Словно не ленинградский обычный светофор остановил его, а сама судьба…

Он умер совсем недалеко от дома, на том самом месте, где часто любовался небом, причудливо меняющимся над Петропавловской крепостью: «Когда я вижу это небо, эти краски, всю панораму набережной и дворцов, я счастлив, что живу в этом городе»…

Это случилось 23 мая 1989 года в 18 часов 30 минут.

Из дневника Дины Шварц:

23 мая.

«Вот и кончилось все.

Нет театра, нет жизни.

26 мая.

9 часов. Отпевание в Преображенском соборе.

13 часов. Гражданская панихида в театре.

Доронина сказала, что умер не только Г. А., а умер БДТ. Я лично чувствую то же самое, но молодые обиделись.

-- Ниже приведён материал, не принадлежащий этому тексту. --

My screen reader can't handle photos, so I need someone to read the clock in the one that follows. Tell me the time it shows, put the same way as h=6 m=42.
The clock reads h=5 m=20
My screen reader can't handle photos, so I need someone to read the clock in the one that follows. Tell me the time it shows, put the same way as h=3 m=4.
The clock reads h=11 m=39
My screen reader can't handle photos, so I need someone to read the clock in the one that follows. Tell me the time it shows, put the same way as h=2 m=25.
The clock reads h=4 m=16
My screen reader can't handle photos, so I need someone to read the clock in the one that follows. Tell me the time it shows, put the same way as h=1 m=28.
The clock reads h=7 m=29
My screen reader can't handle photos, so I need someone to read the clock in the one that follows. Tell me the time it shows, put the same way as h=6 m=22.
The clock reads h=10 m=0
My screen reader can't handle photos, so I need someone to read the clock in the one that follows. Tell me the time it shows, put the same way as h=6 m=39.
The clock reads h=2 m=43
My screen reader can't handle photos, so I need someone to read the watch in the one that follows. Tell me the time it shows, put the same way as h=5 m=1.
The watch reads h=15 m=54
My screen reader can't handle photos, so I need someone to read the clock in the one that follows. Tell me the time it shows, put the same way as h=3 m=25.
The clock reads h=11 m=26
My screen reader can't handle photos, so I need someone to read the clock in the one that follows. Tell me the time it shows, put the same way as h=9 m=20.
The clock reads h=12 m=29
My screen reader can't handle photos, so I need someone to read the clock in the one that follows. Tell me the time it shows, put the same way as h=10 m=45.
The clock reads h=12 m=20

Просто Таня не захотела повторять расхожие истины — вроде “будет другой театр”, “может быть, и лучше” и т. д.

Для нее БДТ кончился.

Для меня тоже.

Когда он первый раз сказал: “У меня агония, я кончаюсь”? Не помню. Это было примерно месяц тому назад. У него дома. Потом он повторял это всем.

Погребение в Александро-Невской лавре. Красота места. Немыслимо».

Это казалось действительно немыслимым. Кончилась целая эпоха — прекрасная, великая эпоха отечественного театра.

Анатолий Смелянский писал: «Похороны режиссера каким-то особым образом заставили подумать о его искусстве. Это был первый в его жизни спектакль, в котором он участвовал как молчаливый статист. Отпевание происходило мерно и торжественно, совершенно в духе его классических постановок, поражавших не только глубиной содержания, но и мощной внутренней силой, той завораживающей энергией, которая отличает высокую режиссуру. Отпевание шло ровно час, секунда в секунду. В строгом ритуале, как и в его спектаклях, был жесткий ритмический закон, притом, что и здесь сохранялась какая-то глубоко личная импровизация. Порой казалось, что слова старой молитвы звучат так, как будто они были сложены именно к этому случаю — так звучали в его спектаклях тексты Толстого или Достоевского. “Смертию смерть поправ” — финальная кода православного отпевания — вершила жизненный и художнический путь этого человека, подсказывала и формулировала главную тему его искусства. Разве не об этом — “смертию смерть поправ” — он поставил лучшие свои спектакли, от “Идиота” до “Истории лошади”?

Он был требователен и беспощаден к тем, с кем работал, совершенно чужд сентиментальности и утешительства. Он был человеком своего времени, своей страны. На протяжении десятилетий он, как канатоходец, сохранял и выдерживал чудовищную балансировку. Под конец, когда воздух страны стал иным и дышать, ходить стало легче, его ноги не выдержали, подкосились.

“Ныне отпущаеши раба Твоего”…

Гроб с телом Товстоногова установили на сцене БДТ. Вокруг сияло множество свечей из спектакля «Мольер», поставленного когда-то Сергеем Юрским. Я вспомнил, как пятнадцать лет назад художник Эдуард Кочергин поведал мне замысел булгаковского спектакля, вот этих самых вертикальных штанкетов с люстрами: они хотели тогда “зажечь воздух”.

Георгий Товстоногов зажег воздух нашего искусства и держал этот воздух зажженным больше тридцати лет».